Print the lines of the NMR-ZOO passage from "with commonly used" to "underlying the database)" word for word.
───── DOCUMENT SEGMENT
The concept behind the NMR-ZOO project is that an NMR-specific
customized desktop experiment management system (CDEMS) can be
used to manage the full life cycle of an NMR experiment (experiment
design, data collection, data analysis, interpretation, and report
preparation). A laboratory schema represents useful objects in
the environment of each type of investigator: spectrometers, NMR
experiments, software, relevant databases, published reports,
etc. Specialized experiment schemas are used in launching software
applications, including those associated with NMR data acquisition.
Each NMR lab staff member and user will have their own personal
schema. New users will be provided with an initial view (schema)
with commonly used objects taken from the laboratory schema and
objects for managing the data they generate in the facility. For
novice users, this can be a simplified schema tailored to the
specific experiments to be performed. Users themselves delete
or create objects (of their own design or from the laboratory
schema) to accommodate the tasks to be performed. Users can customize
graphical displays to fit their own tastes and priorities. The
NMR- ZOO tools sit on top of a commercial relational database
management system (RDBMS). The RDBMS keeps a history of all operations
and catalogues the locations of primary data and intermediate
results. Particular operations, such as a chained series of calculations
with associated parameters, can be defined as objects so that
they can be launched with simple commands. In order to make this
effective, the metadatabase (the data underlying the database)
needs to be expanded to include data dictionaries that describe
objects of interest to different classes of participants. In addition,
it will be possible to implement validation tools that provide
running checks for inconsistencies or gaps in the data or can
carry out simulations that may suggest additional experiments
to be performed.
In implementing the NMR-ZOO, the starting point has been to begin
bringing key software packages used at NMRFAM under operation
of the CDEMS. The goal is to have a complete set of software packages
operating under the CDEMS that can be used to take NMR spectral
data from the spectrometers through the full process needed to
determine a three-dimensional structure. The Wisconsin team have
carried out successful pilot studies that indicate that it will
be possible for the CDEMS to control data acquisition. ZOO schemas
have been developed to model the input and output of NMRPipe,
a package for NMR data processing developed at the NIH, and the
package now is running under the CDEMS. Software has been developed
at NMRFAM to convert the output of NMRPipe to the submatrix format
used by Chifit and Felix (Molecular Simulations). The next package
to be incorporated into CDEMS will be Chifit, the software package
developed at NMRFAM that is used for automated extraction of chemical
shifts, line widths, peak intensities, and phases from 1D - 4D
NMR data sets. Automated NMR peak assignment tools (CONTRAST developed
at NMRFAM and/or other available packages) and the NOE peak filtering
and stereospecific assignment suite APIS developed at NMRFAM will
be incorporated into the CDEMS. A ZOO schema has been constructed
to model the use of the structure determination package X-PLOR
and will be used to bring this package (or more likely its successor,
CNS) into the CDEMS family. The Wisconsin team recently has devised
a way to operate the X-PLOR package under CONDOR.
──────────
───── RECORDED DATA
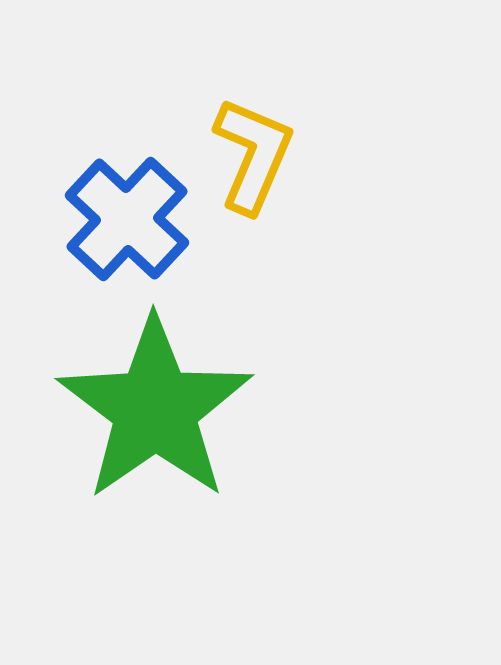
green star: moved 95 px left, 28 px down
──────────
● **TASK SOLUTION**
with commonly used objects taken from the laboratory schema and
objects for managing the data they generate in the facility. For
novice users, this can be a simplified schema tailored to the
specific experiments to be performed. Users themselves delete
or create objects (of their own design or from the laboratory
schema) to accommodate the tasks to be performed. Users can customize
graphical displays to fit their own tastes and priorities. The
NMR- ZOO tools sit on top of a commercial relational database
management system (RDBMS). The RDBMS keeps a history of all operations
and catalogues the locations of primary data and intermediate
results. Particular operations, such as a chained series of calculations
with associated parameters, can be defined as objects so that
they can be launched with simple commands. In order to make this
effective, the metadatabase (the data underlying the database)